Sur le front, juste après la bataille, il y a ceux qui fument au sommet de la tranchée, exposés au sniper, et ceux qui tremblent au fond de leurs casemates blindées. Ici, le front, c’est l’urgence, le départ en «camion» et l’ambulance de réanimation, avec trois blouses blanches serrées sur le siège avant . D’un côté, un infirmier et un ambulancier, jeunes, déjà guéris du Covid, mais qui ne quittent pas leur masque ni leur blouse. De l’autre, le médecin urgentiste, cadre du Samu, la soixantaine, jamais malade donc vulnérable, mais qui refuse toute protection.

C’est pourtant la première fois que l’équipe autorise son responsable à sortir s’exposer à l’infection. Pas grand-chose au menu pour cette nuit de garde – un AVC, quelques broutilles –, sinon le plaisir immense de retrouver l’action sur le terrain. Il a eu très peur, il le reconnaît.Au début, la frousse de mourir, intubé, étouffé. Très vite, l’angoisse s’est volatilisée. Il a surtout eu peur pour son service. Peur que l’équipe médicale ne résiste pas. Comme il y a cinq ans, pour l’horrible syndrome hémorragique d’Ebola, mortel à 40 %, générateur de panique : «S’il arrive à l’hôpital, on t’avertit, on s’en va !»

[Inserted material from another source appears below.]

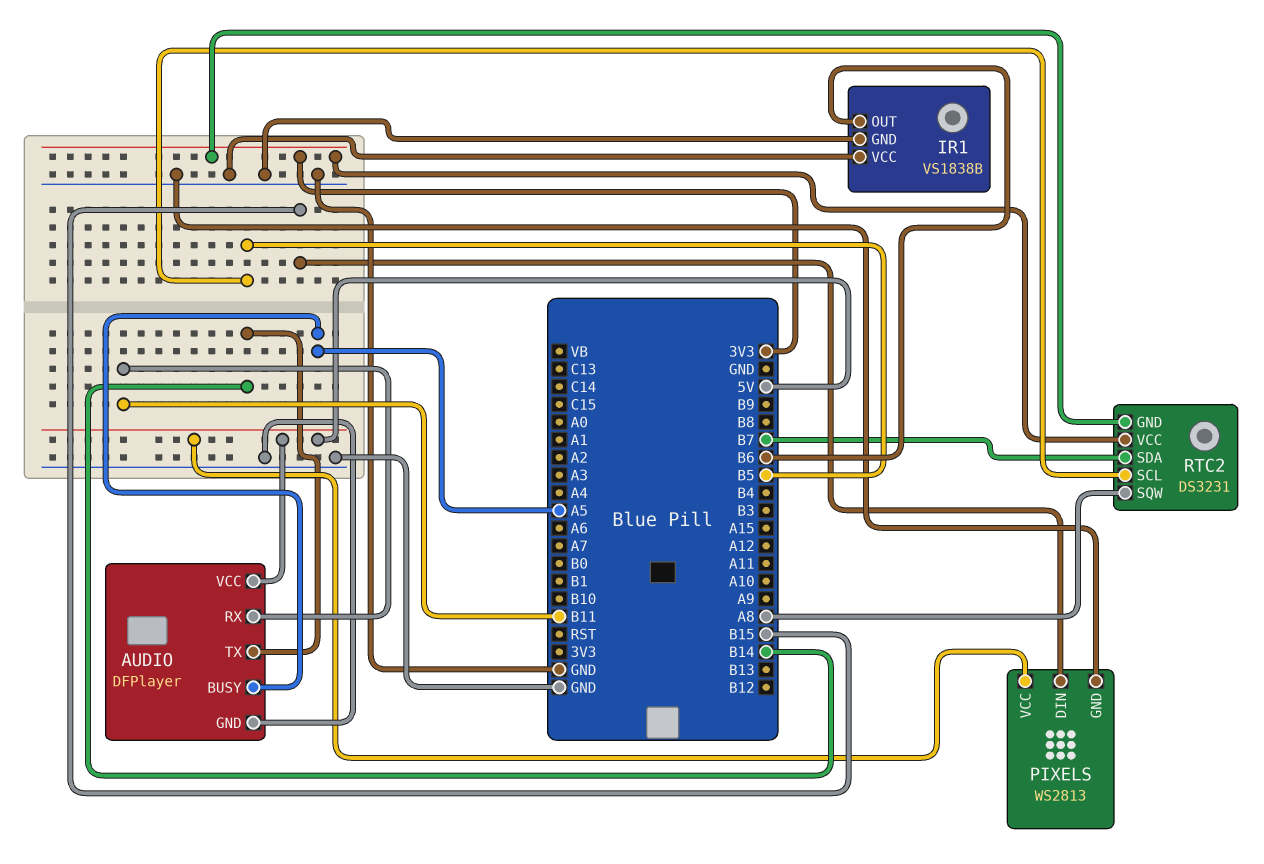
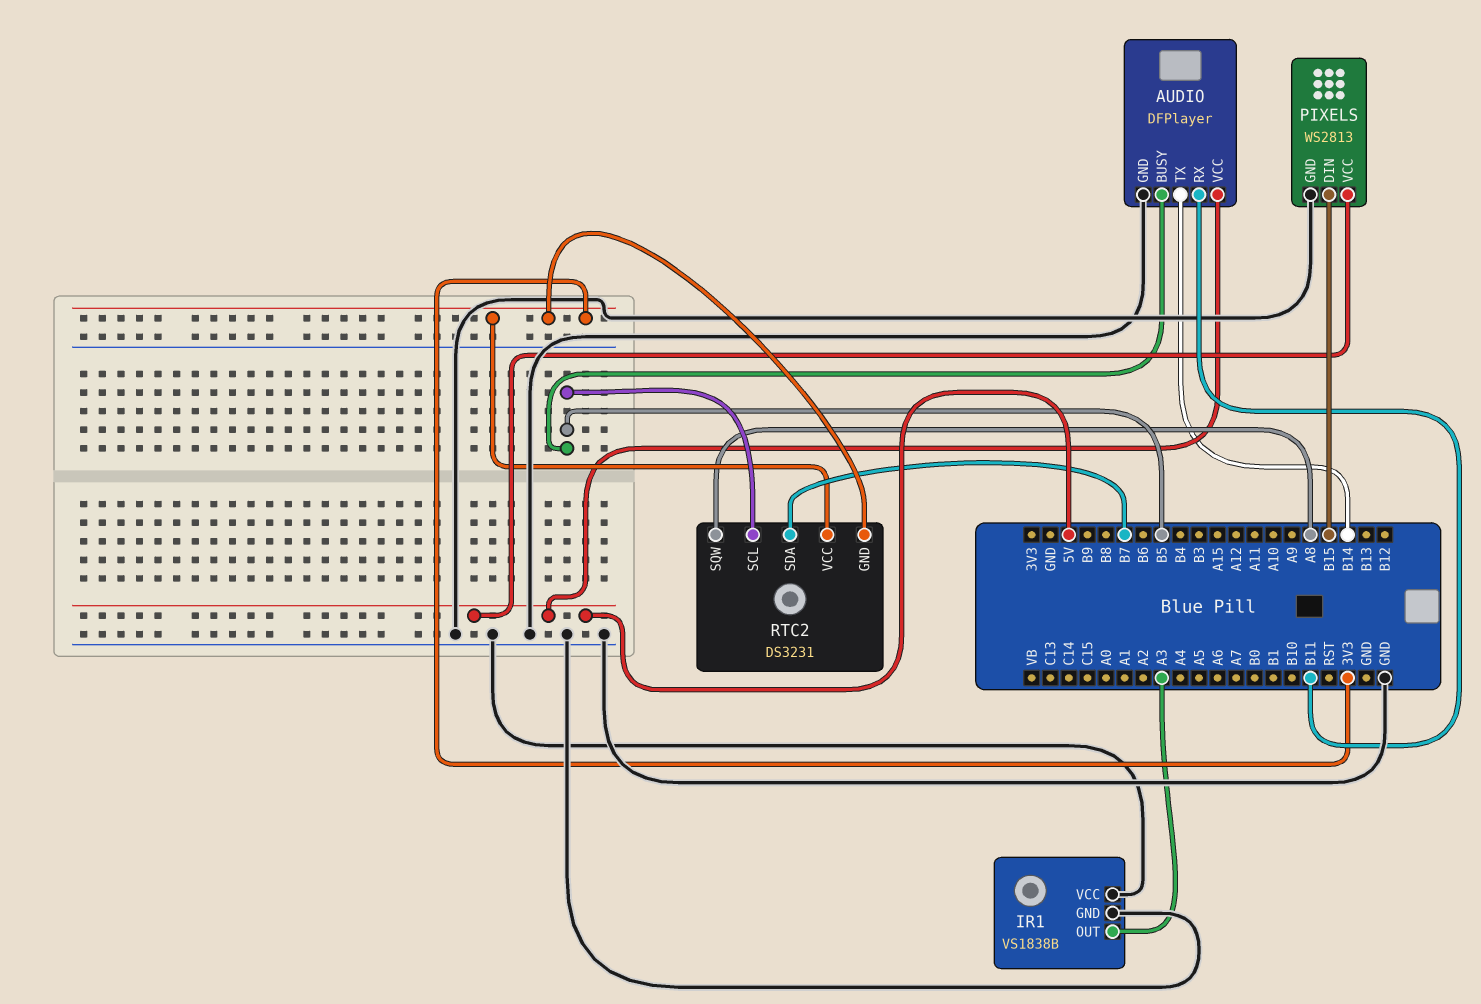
AUDIO pin BUSY: A5 -> B5
IR1 pin OUT: B6 -> A3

Bien sûr, le Covid a provoqué son lot d’arrêts maladie de circonstance, notamment dans les services non urgents. Personne n’en parle. A quoi bon ? Mais tous les autres ont été exemplaires. Les «anciens» et les étudiants sont revenus spontanément, ont doublé leurs heures, triplé leurs gardes. Les urgentistes ont tenu, la direction hospitalière a su les écouter, les aider, et les réunions ont enfin servi à quelque chose : «Avant, 20 administratifs pour 3 médecins, aujourd’hui, c’est le contraire.» Les fonctionnaires ont dû abandonner leur novlangue et «par un procédé darwinien, les gens qui ne servaient à rien ont… disparu».

Reste demain, sa grande crainte du retour au réel et de l’inévitable tour de vis sur les dépenses publiques : «Jusqu’à présent, c’était open bar !» Les dépenses de santé ont explosé, les recettes se sont effondrées. «Avec 113 % d’endettement national, l’addition sera très lourde pour l’hôpital public.» Demain, l’après-Covid… on verra. Pour l’instant, l’urgentiste est tout à son plaisir d’arpenter le terrain : «Retrouver mes malades, mes recherches. Refaire mon métier. Celui que j’aime.»